Whenever a line of the records below contains the word "elbow", copy that line.

Start of Given records

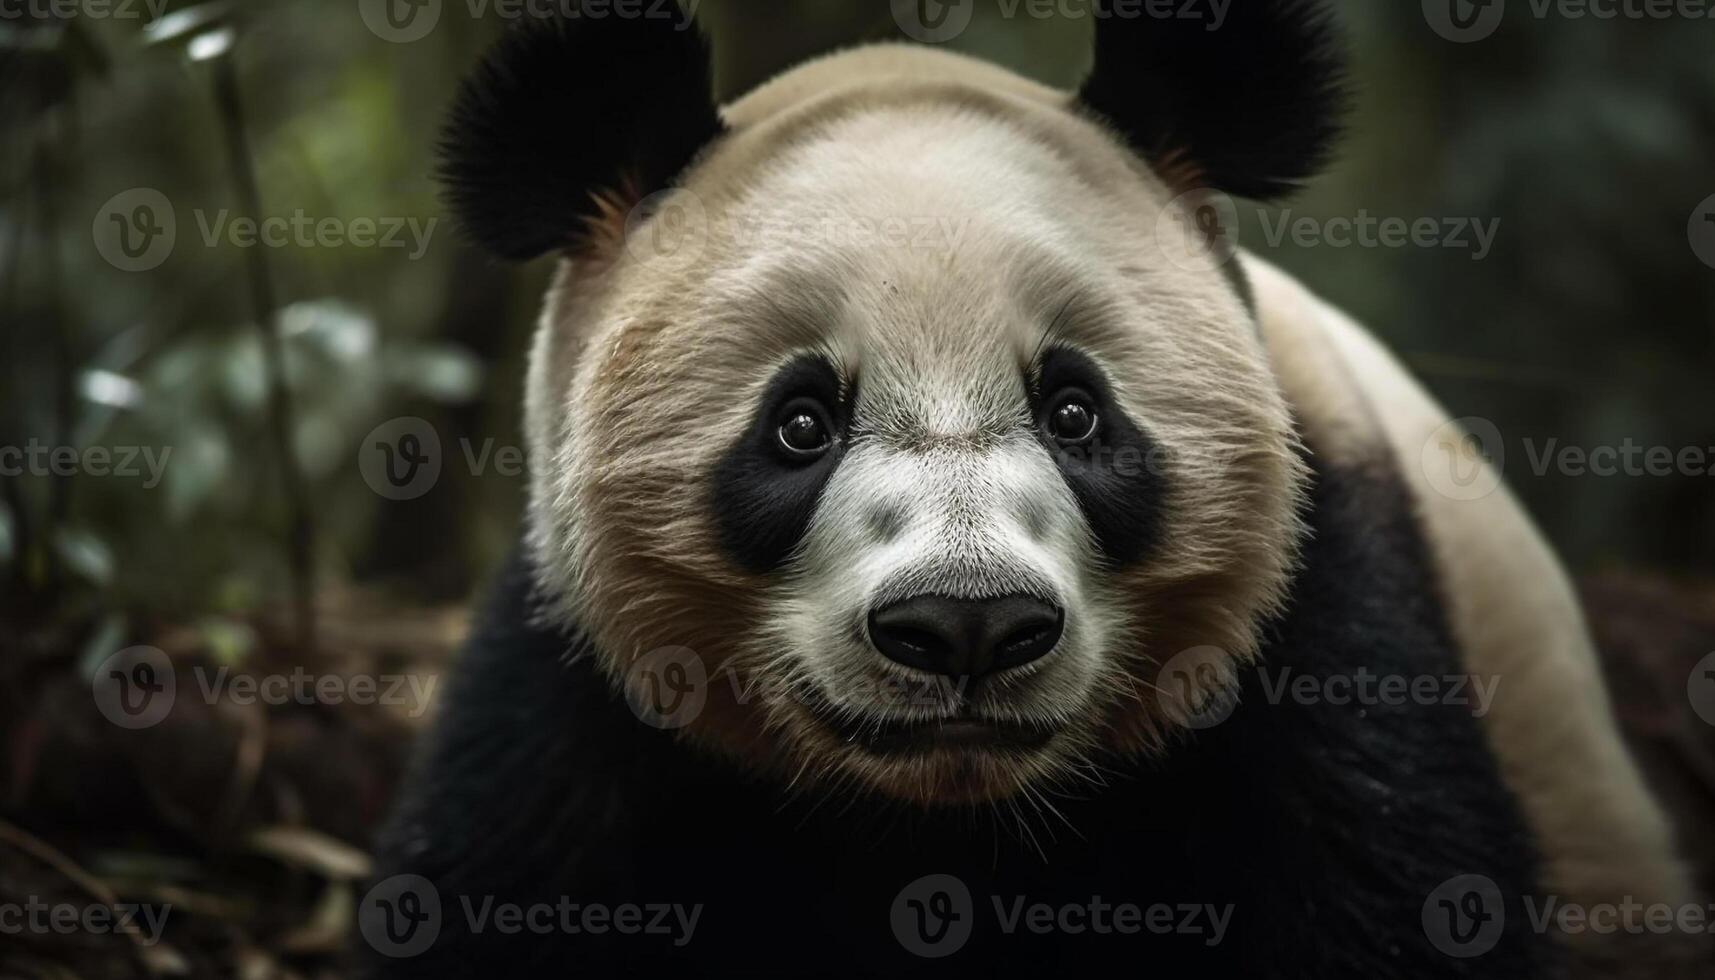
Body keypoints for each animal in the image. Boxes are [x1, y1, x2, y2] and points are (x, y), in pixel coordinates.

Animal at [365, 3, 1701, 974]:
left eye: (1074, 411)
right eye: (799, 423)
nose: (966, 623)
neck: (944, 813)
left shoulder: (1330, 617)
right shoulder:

End of Given records
Start of Given records

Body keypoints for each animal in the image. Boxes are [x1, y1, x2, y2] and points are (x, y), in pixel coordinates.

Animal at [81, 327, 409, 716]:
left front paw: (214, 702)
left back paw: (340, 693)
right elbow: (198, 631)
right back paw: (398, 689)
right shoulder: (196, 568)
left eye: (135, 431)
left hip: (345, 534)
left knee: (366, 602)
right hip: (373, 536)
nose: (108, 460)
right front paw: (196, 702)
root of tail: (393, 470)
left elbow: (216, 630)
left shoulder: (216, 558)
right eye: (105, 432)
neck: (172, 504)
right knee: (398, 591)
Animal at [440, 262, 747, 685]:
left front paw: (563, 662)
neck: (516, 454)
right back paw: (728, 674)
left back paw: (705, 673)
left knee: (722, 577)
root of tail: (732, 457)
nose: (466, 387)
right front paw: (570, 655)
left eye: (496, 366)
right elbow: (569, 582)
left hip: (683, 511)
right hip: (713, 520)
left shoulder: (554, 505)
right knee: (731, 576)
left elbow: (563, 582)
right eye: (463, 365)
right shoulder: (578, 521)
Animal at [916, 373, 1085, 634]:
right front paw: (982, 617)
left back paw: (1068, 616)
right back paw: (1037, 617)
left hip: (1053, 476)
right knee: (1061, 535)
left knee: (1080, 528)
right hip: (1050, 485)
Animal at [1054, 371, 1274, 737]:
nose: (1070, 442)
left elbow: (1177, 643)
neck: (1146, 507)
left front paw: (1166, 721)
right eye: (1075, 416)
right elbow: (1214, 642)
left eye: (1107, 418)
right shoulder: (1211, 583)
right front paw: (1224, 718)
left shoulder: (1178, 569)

End of Given records

_Response_
right elbow: (198, 631)
left elbow: (216, 630)
right elbow: (569, 582)
left elbow: (563, 582)
left elbow: (1177, 643)
right elbow: (1214, 642)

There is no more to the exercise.